**Исходный текст**
┄┄┄┄┄┄┄┄┄┄┄┄┄┄┄┄┄┄┄┄

Что касается рукоприкладства, в указанный период оно сохранялось полузаконно, как обычай, редко преследуемое до 90-х годов, разве только в случае явного членовредительства. С 90-х годов, по почину Киевского округа, началось движение против этого явления и гонение на «дерущихся». В Киевском округе (ген. Драгомиров) требовалось даже о каждом случае рукоприкладства доносить по команде, до штаба округа включительно, как «о происшествии»; распоряжение это было отменено только за три года перед великой войной.

С тех пор кулачная расправа стала выводиться, в особенности после 1904 г., когда и телесные наказания в войсках были окончательно отменены — одновременно с отменою порки по приговорам волостных судов. Кулачная расправа стала изнанкой казарменного быта — скрываемой, осуждаемой и преследуемой.

Только в таком широком обобщении можно освещать этот больной вопрос, не рискуя впасть в ошибку и преувеличение. Ибо в жизни отдельных частей в этом отношении царило большое разнообразие: в бытовом укладе их, в законности и гуманности режима сдвигались и раздвигались грани времени.

┄┄┄┄┄┄┄┄┄┄┄┄┄┄┄┄┄┄┄┄

[Задания на интерпретацию диаграмм]

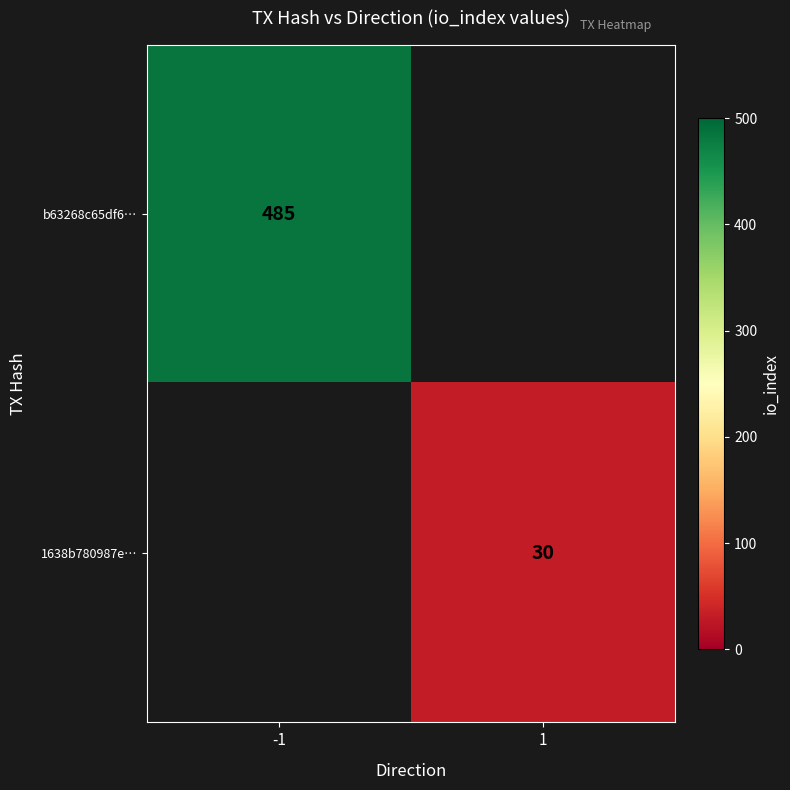

True or false: 1638b780987e… has a value of 30 at 1.

True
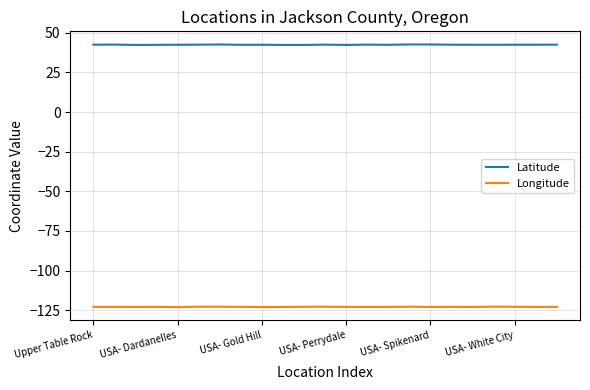

True or false: Longitude has more than 2 points higher than both neighbors.

True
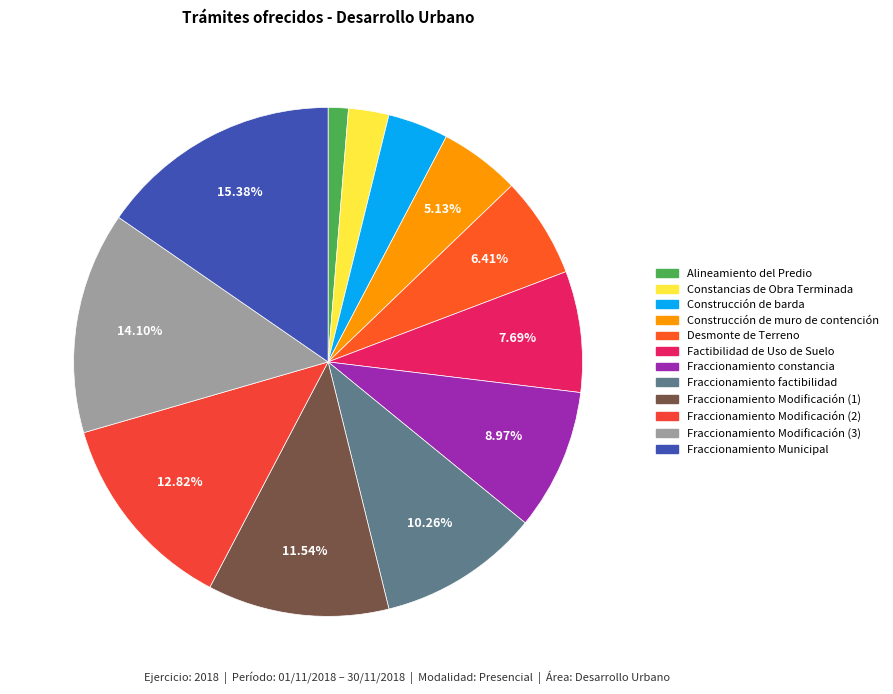

How many slices are in this pie chart?

12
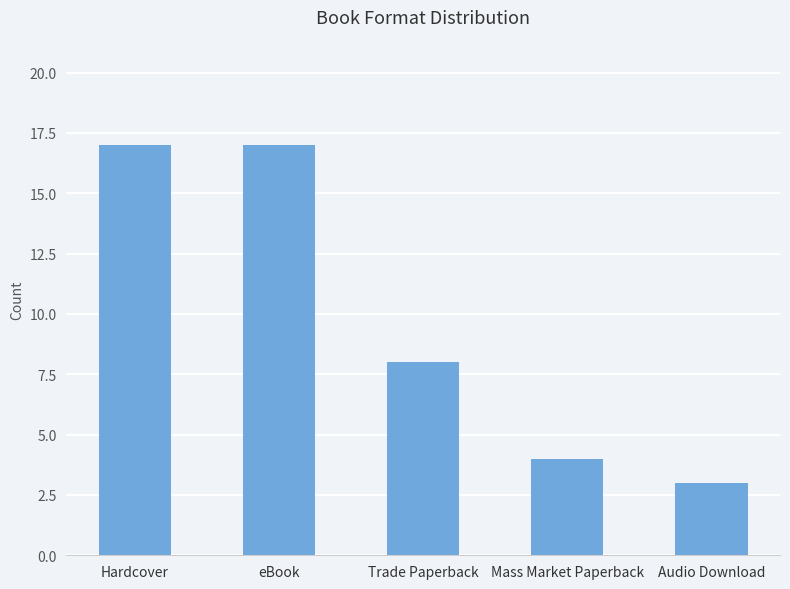

How many data points does each series have?

5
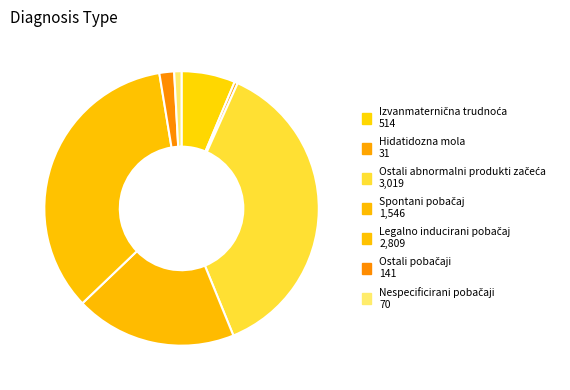

Which category has the biggest portion of the pie?

Ostali abnormalni produkti začeća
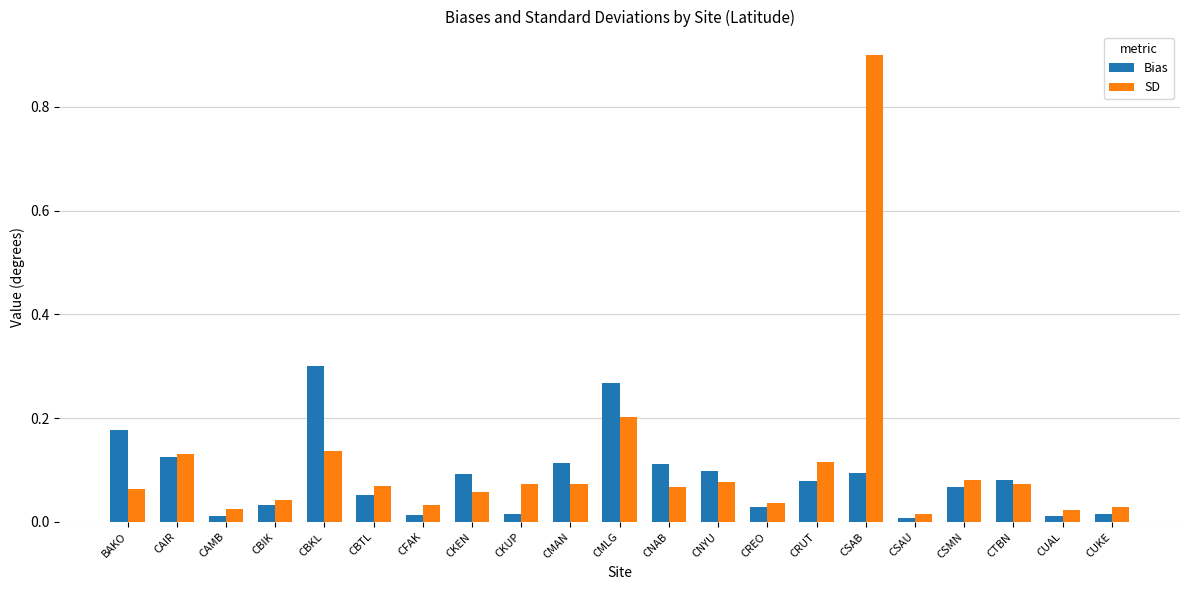

How many bars are there in each group?

2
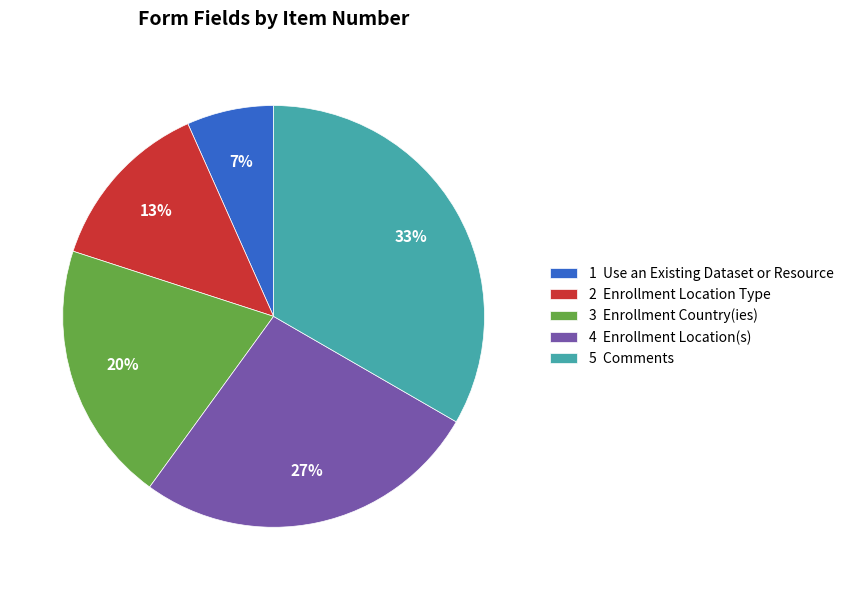

Does 2 Enrollment Location Type account for over 50% of the chart?

No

┄┄┄┄┄┄┄┄┄┄┄┄┄┄┄┄┄┄┄┄

**Задания для выполнения**
(a) Перепишите дословно часть текста о рукоприкладстве в войсках, начиная со слов «С тех пор кулачная» и далее вплоть до слов «раздвигались грани времени.».
(b) Выпишите из текста о рукоприкладстве в войсках все причастия, которыми характеризуется кулачная расправа как изнанка казарменного быта.

**Ответы к заданиям**
(a)
С тех пор кулачная расправа стала выводиться, в особенности после 1904 г., когда и телесные наказания в войсках были окончательно отменены — одновременно с отменою порки по приговорам волостных судов. Кулачная расправа стала изнанкой казарменного быта — скрываемой, осуждаемой и преследуемой.

Только в таком широком обобщении можно освещать этот больной вопрос, не рискуя впасть в ошибку и преувеличение. Ибо в жизни отдельных частей в этом отношении царило большое разнообразие: в бытовом укладе их, в законности и гуманности режима сдвигались и раздвигались грани времени.

(b) скрываемой, осуждаемой, преследуемой